Throughout the film, we’ve seen various desperate attempts to change the system by ignoring the usual rules: Batman originally thought he could inspire change by being a cultural exemplar, but only ended up causing a bunch of kids to get themselves hurt by dressing up as him. Dent thought he could clean up the system by pushing righteously from the inside, but ended up cutting more and more ethical corners until his own personal obsessions ended up making him a monster. The Joker had by far the most interesting plan: he hoped to out-corrupt the corrupters, to take their place and give the city “a better class of criminal”.
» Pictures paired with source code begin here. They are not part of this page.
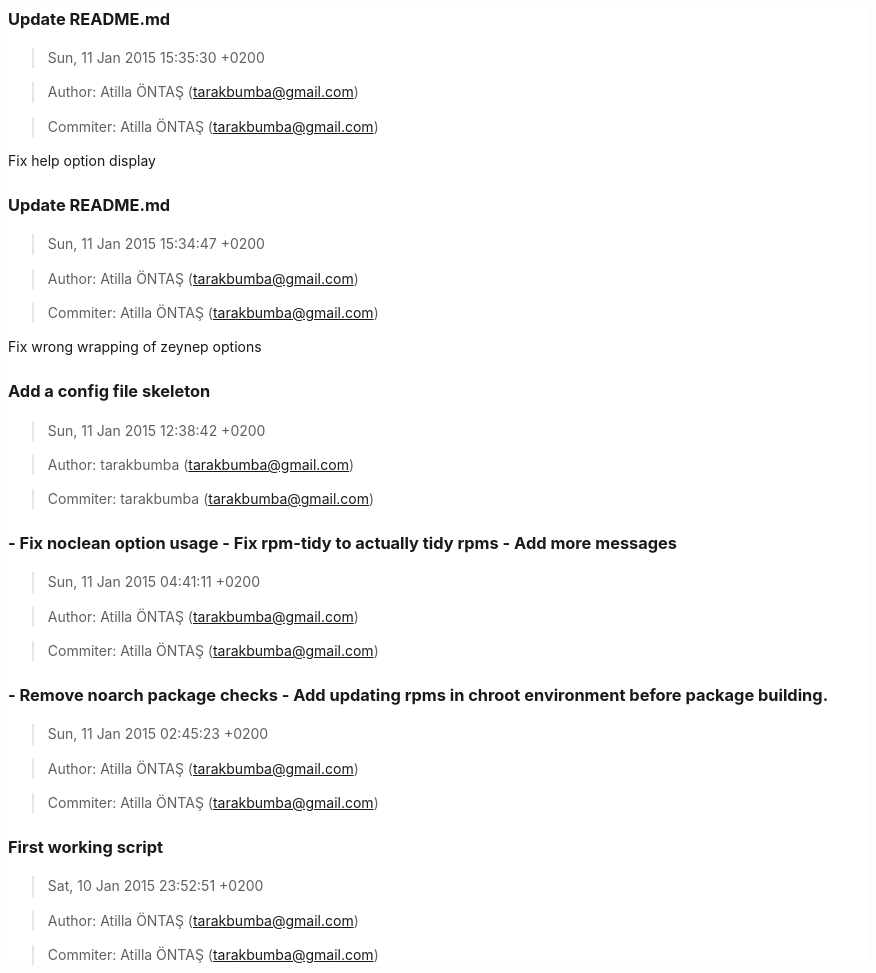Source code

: 
### Update README.md
>Sun, 11 Jan 2015 15:35:30 +0200

>Author: Atilla ÖNTAŞ (tarakbumba@gmail.com)

>Commiter: Atilla ÖNTAŞ (tarakbumba@gmail.com)

Fix help option display


### Update README.md
>Sun, 11 Jan 2015 15:34:47 +0200

>Author: Atilla ÖNTAŞ (tarakbumba@gmail.com)

>Commiter: Atilla ÖNTAŞ (tarakbumba@gmail.com)

Fix wrong wrapping of zeynep options


### Add a config file skeleton
>Sun, 11 Jan 2015 12:38:42 +0200

>Author: tarakbumba (tarakbumba@gmail.com)

>Commiter: tarakbumba (tarakbumba@gmail.com)




### - Fix noclean option usage - Fix rpm-tidy to actually tidy rpms - Add more messages
>Sun, 11 Jan 2015 04:41:11 +0200

>Author: Atilla ÖNTAŞ (tarakbumba@gmail.com)

>Commiter: Atilla ÖNTAŞ (tarakbumba@gmail.com)




### - Remove noarch package checks - Add updating rpms in chroot environment before package building.
>Sun, 11 Jan 2015 02:45:23 +0200

>Author: Atilla ÖNTAŞ (tarakbumba@gmail.com)

>Commiter: Atilla ÖNTAŞ (tarakbumba@gmail.com)




### First working script
>Sat, 10 Jan 2015 23:52:51 +0200

>Author: Atilla ÖNTAŞ (tarakbumba@gmail.com)

>Commiter: Atilla ÖNTAŞ (tarakbumba@gmail.com)


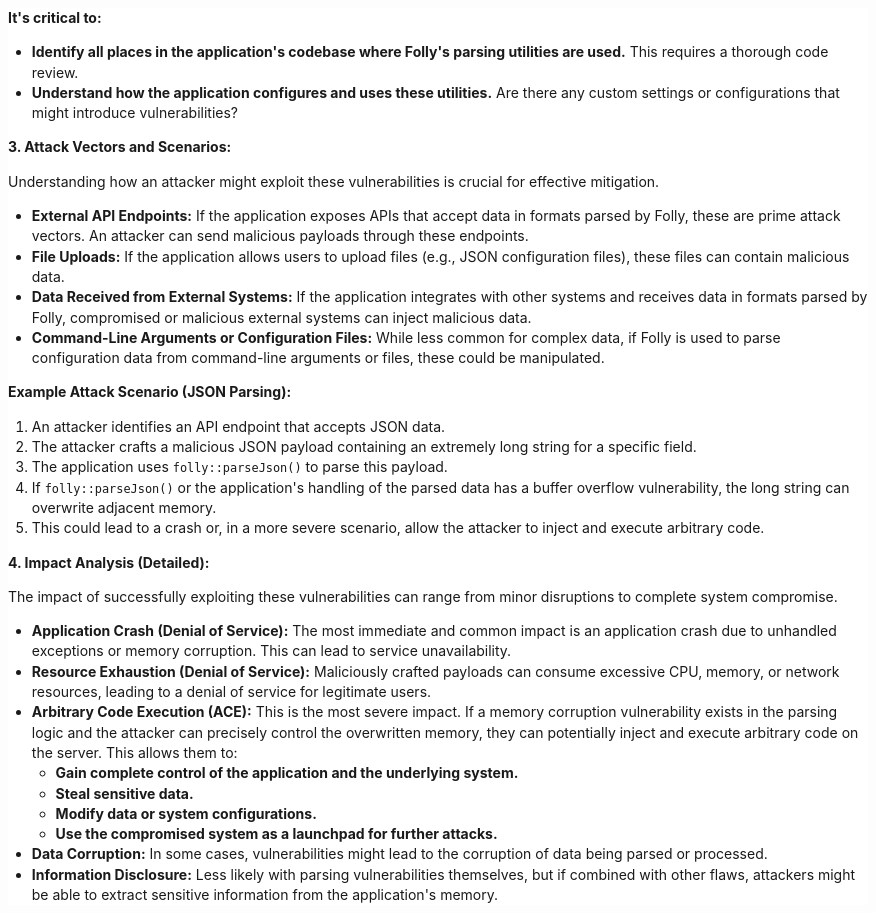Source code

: **It's critical to:**

* **Identify all places in the application's codebase where Folly's parsing utilities are used.** This requires a thorough code review.
* **Understand how the application configures and uses these utilities.** Are there any custom settings or configurations that might introduce vulnerabilities?

**3. Attack Vectors and Scenarios:**

Understanding how an attacker might exploit these vulnerabilities is crucial for effective mitigation.

* **External API Endpoints:** If the application exposes APIs that accept data in formats parsed by Folly, these are prime attack vectors. An attacker can send malicious payloads through these endpoints.
* **File Uploads:** If the application allows users to upload files (e.g., JSON configuration files), these files can contain malicious data.
* **Data Received from External Systems:** If the application integrates with other systems and receives data in formats parsed by Folly, compromised or malicious external systems can inject malicious data.
* **Command-Line Arguments or Configuration Files:** While less common for complex data, if Folly is used to parse configuration data from command-line arguments or files, these could be manipulated.

**Example Attack Scenario (JSON Parsing):**

1. An attacker identifies an API endpoint that accepts JSON data.
2. The attacker crafts a malicious JSON payload containing an extremely long string for a specific field.
3. The application uses `folly::parseJson()` to parse this payload.
4. If `folly::parseJson()` or the application's handling of the parsed data has a buffer overflow vulnerability, the long string can overwrite adjacent memory.
5. This could lead to a crash or, in a more severe scenario, allow the attacker to inject and execute arbitrary code.

**4. Impact Analysis (Detailed):**

The impact of successfully exploiting these vulnerabilities can range from minor disruptions to complete system compromise.

* **Application Crash (Denial of Service):** The most immediate and common impact is an application crash due to unhandled exceptions or memory corruption. This can lead to service unavailability.
* **Resource Exhaustion (Denial of Service):** Maliciously crafted payloads can consume excessive CPU, memory, or network resources, leading to a denial of service for legitimate users.
* **Arbitrary Code Execution (ACE):** This is the most severe impact. If a memory corruption vulnerability exists in the parsing logic and the attacker can precisely control the overwritten memory, they can potentially inject and execute arbitrary code on the server. This allows them to:
    * **Gain complete control of the application and the underlying system.**
    * **Steal sensitive data.**
    * **Modify data or system configurations.**
    * **Use the compromised system as a launchpad for further attacks.**
* **Data Corruption:** In some cases, vulnerabilities might lead to the corruption of data being parsed or processed.
* **Information Disclosure:**  Less likely with parsing vulnerabilities themselves, but if combined with other flaws, attackers might be able to extract sensitive information from the application's memory.
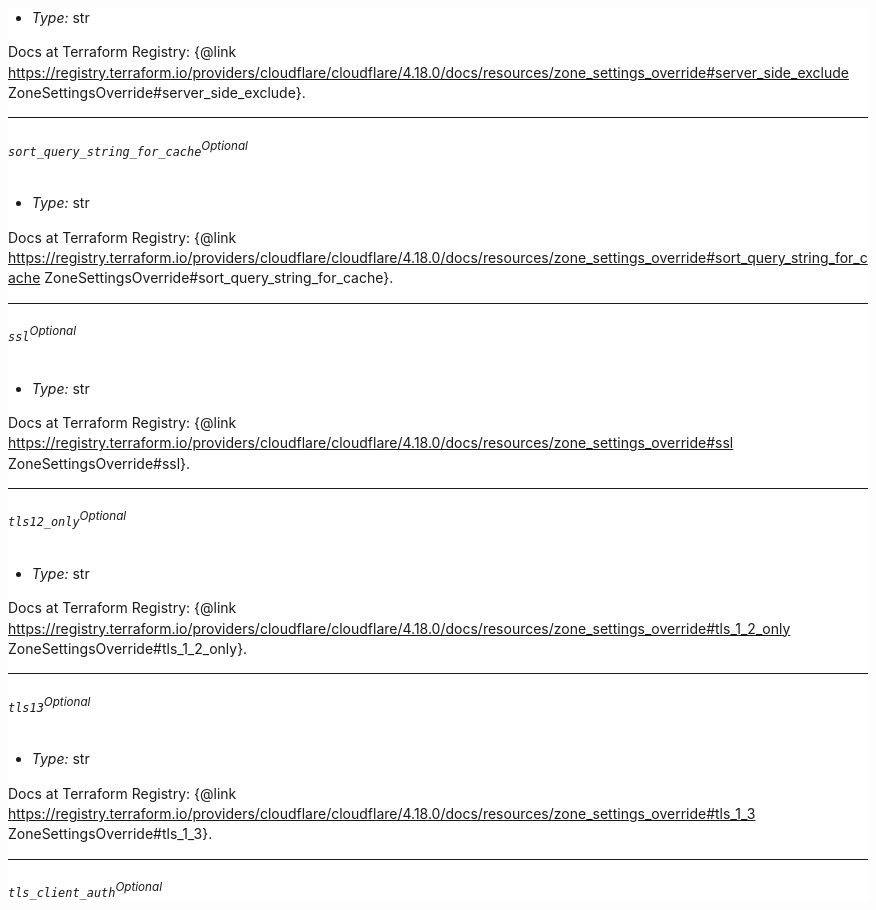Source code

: - *Type:* str

Docs at Terraform Registry: {@link https://registry.terraform.io/providers/cloudflare/cloudflare/4.18.0/docs/resources/zone_settings_override#server_side_exclude ZoneSettingsOverride#server_side_exclude}.

---

###### `sort_query_string_for_cache`<sup>Optional</sup> <a name="sort_query_string_for_cache" id="@cdktf/provider-cloudflare.zoneSettingsOverride.ZoneSettingsOverride.putSettings.parameter.sortQueryStringForCache"></a>

- *Type:* str

Docs at Terraform Registry: {@link https://registry.terraform.io/providers/cloudflare/cloudflare/4.18.0/docs/resources/zone_settings_override#sort_query_string_for_cache ZoneSettingsOverride#sort_query_string_for_cache}.

---

###### `ssl`<sup>Optional</sup> <a name="ssl" id="@cdktf/provider-cloudflare.zoneSettingsOverride.ZoneSettingsOverride.putSettings.parameter.ssl"></a>

- *Type:* str

Docs at Terraform Registry: {@link https://registry.terraform.io/providers/cloudflare/cloudflare/4.18.0/docs/resources/zone_settings_override#ssl ZoneSettingsOverride#ssl}.

---

###### `tls12_only`<sup>Optional</sup> <a name="tls12_only" id="@cdktf/provider-cloudflare.zoneSettingsOverride.ZoneSettingsOverride.putSettings.parameter.tls12Only"></a>

- *Type:* str

Docs at Terraform Registry: {@link https://registry.terraform.io/providers/cloudflare/cloudflare/4.18.0/docs/resources/zone_settings_override#tls_1_2_only ZoneSettingsOverride#tls_1_2_only}.

---

###### `tls13`<sup>Optional</sup> <a name="tls13" id="@cdktf/provider-cloudflare.zoneSettingsOverride.ZoneSettingsOverride.putSettings.parameter.tls13"></a>

- *Type:* str

Docs at Terraform Registry: {@link https://registry.terraform.io/providers/cloudflare/cloudflare/4.18.0/docs/resources/zone_settings_override#tls_1_3 ZoneSettingsOverride#tls_1_3}.

---

###### `tls_client_auth`<sup>Optional</sup> <a name="tls_client_auth" id="@cdktf/provider-cloudflare.zoneSettingsOverride.ZoneSettingsOverride.putSettings.parameter.tlsClientAuth"></a>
And the crazy thing is that it works! At the end of the movie, the Joker is alive, the gangsters and their money launderers are mostly dead, and their money has been redistributed (albeit though the deflationary method of setting it on fire). And, as we see from the beginning of the third movie, this is a fairly stable equilibrium: with politicians no longer living in fear of the gangsters, they’re free to adopt tough anti-crime policies that keep them from rising again.3

The movie concludes by emphasizing that Batman must become the villain, but as usual it never stops to notice that the Joker is actually the hero. But even though his various games only have one innocent casualty, he’s much too crazy to be a viable role model for Batman. His inspired chaos destroys the criminals, but it also terrorizes the population. Thanks to Batman, society doesn’t devolve into a self-interested war of all-against-all, as he apparently expects it to, but that doesn’t mean anyone enjoys the trials.

Thus Master Wayne is left without solutions. Out of options, it’s no wonder the series ends with his staged suicide.